Durch Substanzen wie z.B. Cannabis, LSD, Pilze etc. ist im direkten Zusammenhang durch die Substanz selber noch keiner gestorben, da die letale Dosis zur Wirkdosis um Faktoren >1000 auseinander liegt. Nach dem Konsum besteht keine Gefahr der Aggressivität, Konsumenten verhalten sich friedlich.

Bei Alkohol siehts natürlich ganz anders aus mit der Wirk- zur letalen Dosis.. Bei 1-2 Promille ist man recht gut angeheitert, bei >4 Promille bereits wacht man nurnoch unter der Erde auf.

Und gerade Jugendlichen schaffen das durch ihre Hochmütigkeit beim Koma saufen besonders schnell. So wird der Konsum von Alkohol von vielen garnichtmehr als sehr gefährlich angesehen, weil die Droge einfach viel zu sehr in der Gesellschaft verbreitet ist und über die Gefahren kaum noch gesprochen wird. So sind Geschichten über den Stolz des Alkoholkonsums durchaus üblich. Dann hört man Geschichten wie: "Gestern wieder richtig breit gewesen, ich weiß garnichts mehr, richtig geil gewesen".
Auch ist es cool, wenn man möglichst viel Alkohol trinkt, statt auf einen übermäßigen Konsum zu achten. So heißts dann, ach komm, jetzt trink doch nochmal einen. Einer geht noch... Gerade bei Jugendlichen muss man bei dieser Masche mitziehen wenn man gesellschaftlich in der Gruppe akzeptiert werden möchte.

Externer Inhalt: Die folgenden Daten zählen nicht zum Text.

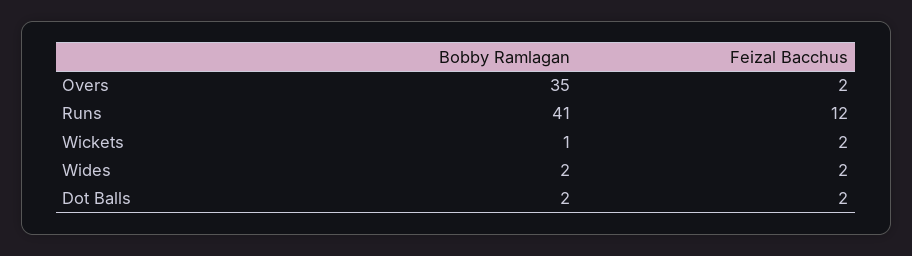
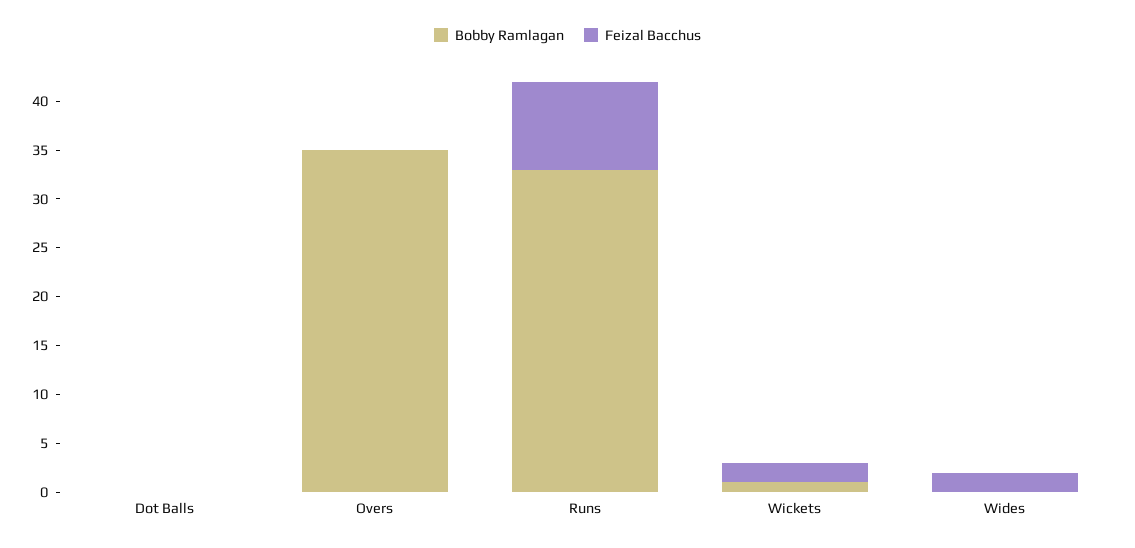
Feizal Bacchus, Overs: 2 -> 0
Bobby Ramlagan, Runs: 41 -> 33
Feizal Bacchus, Runs: 12 -> 9
Bobby Ramlagan, Wides: 2 -> 0
Bobby Ramlagan, Dot Balls: 2 -> 0
Feizal Bacchus, Dot Balls: 2 -> 0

Das ist ein großes Problem, was bei Alkohol besteht.
 
Zuletzt bearbeitet:
AW: Cannabis Legalisierung

Es wäre nett und einer sachlichen Diskussion mehr als zuträglich, dass wenn man mit Zahlen argumentiert, diese auch ansatzweise belegt. Ansonsten bewegen wir uns nämlich im Bereich der haltlosen Behauptungen. Und ja, dafür ist derjenige zuständige, der die Zahlen anführt und ein Verweis darauf, dass man diese doch im Internet einfach selbst recherchieren könnte zeugt von mangelndem Verständnis für eine fundierte (und hier im PuG regelkonforme) Argumentation/Diskussion.